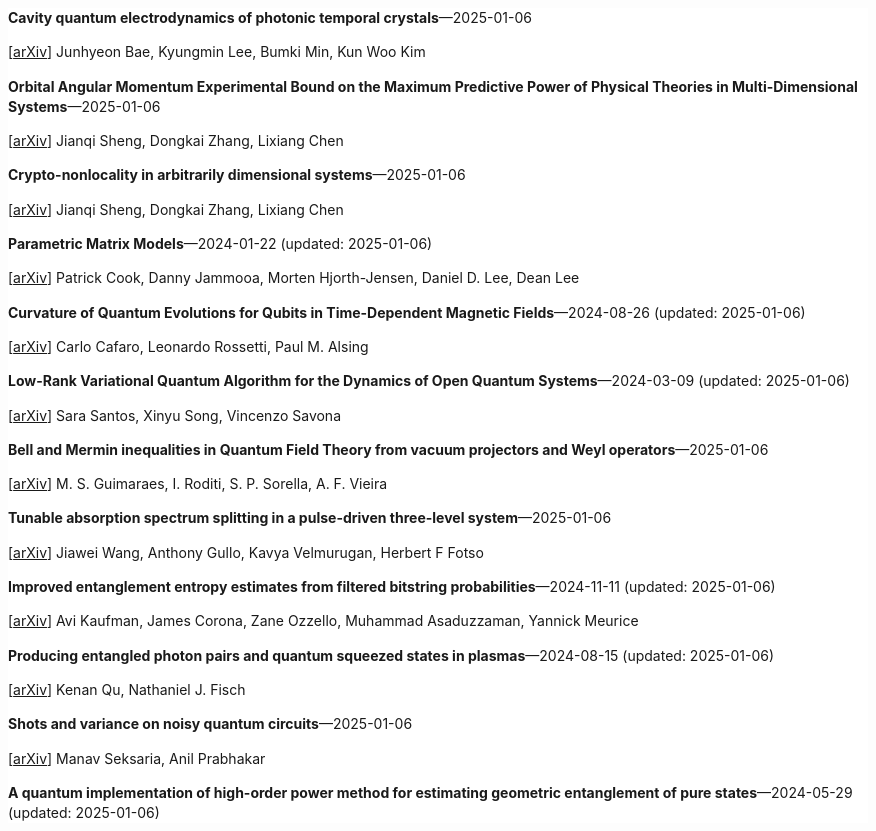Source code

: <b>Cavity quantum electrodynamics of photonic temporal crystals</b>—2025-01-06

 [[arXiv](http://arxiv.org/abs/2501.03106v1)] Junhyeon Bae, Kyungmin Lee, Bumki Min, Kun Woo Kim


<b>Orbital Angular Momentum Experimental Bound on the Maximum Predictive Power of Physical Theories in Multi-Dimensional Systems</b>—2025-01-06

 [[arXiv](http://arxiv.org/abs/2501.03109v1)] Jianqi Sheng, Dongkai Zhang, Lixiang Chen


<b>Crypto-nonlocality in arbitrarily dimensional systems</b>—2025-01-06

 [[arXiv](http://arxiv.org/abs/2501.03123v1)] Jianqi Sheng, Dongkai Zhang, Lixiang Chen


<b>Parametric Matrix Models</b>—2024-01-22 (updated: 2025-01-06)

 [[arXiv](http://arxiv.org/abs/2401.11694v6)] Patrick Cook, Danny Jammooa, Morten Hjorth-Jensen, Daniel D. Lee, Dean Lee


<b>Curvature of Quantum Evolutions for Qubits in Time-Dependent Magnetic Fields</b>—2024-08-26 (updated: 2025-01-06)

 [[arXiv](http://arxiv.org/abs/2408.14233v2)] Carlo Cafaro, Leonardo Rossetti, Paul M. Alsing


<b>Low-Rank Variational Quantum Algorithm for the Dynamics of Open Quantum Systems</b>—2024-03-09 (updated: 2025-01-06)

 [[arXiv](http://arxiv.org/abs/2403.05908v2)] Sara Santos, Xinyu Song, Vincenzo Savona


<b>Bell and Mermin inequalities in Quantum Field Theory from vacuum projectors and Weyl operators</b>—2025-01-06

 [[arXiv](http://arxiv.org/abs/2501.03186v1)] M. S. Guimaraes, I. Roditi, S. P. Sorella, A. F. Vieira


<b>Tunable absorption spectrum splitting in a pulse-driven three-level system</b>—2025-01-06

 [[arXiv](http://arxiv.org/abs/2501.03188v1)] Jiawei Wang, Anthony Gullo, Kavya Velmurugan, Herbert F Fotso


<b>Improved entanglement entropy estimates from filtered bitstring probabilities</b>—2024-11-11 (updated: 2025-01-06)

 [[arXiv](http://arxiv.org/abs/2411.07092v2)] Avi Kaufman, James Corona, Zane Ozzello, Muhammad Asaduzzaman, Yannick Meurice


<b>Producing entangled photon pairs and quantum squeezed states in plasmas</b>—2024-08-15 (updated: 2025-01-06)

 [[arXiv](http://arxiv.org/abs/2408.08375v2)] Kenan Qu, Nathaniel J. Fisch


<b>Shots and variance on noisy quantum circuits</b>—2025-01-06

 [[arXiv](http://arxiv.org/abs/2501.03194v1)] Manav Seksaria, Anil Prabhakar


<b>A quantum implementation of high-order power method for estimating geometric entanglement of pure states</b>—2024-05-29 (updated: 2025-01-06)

***

**EXERCISE DIRECTIONS**
Please give an exact copy of the lines above, beginning with the line containing "<b>Curvature of Quantum" and running through the line containing "<b>Low-Rank Variational Quantum", and of no other lines.

**TASK RESULT**
<b>Curvature of Quantum Evolutions for Qubits in Time-Dependent Magnetic Fields</b>—2024-08-26 (updated: 2025-01-06)

 [[arXiv](http://arxiv.org/abs/2408.14233v2)] Carlo Cafaro, Leonardo Rossetti, Paul M. Alsing


<b>Low-Rank Variational Quantum Algorithm for the Dynamics of Open Quantum Systems</b>—2024-03-09 (updated: 2025-01-06)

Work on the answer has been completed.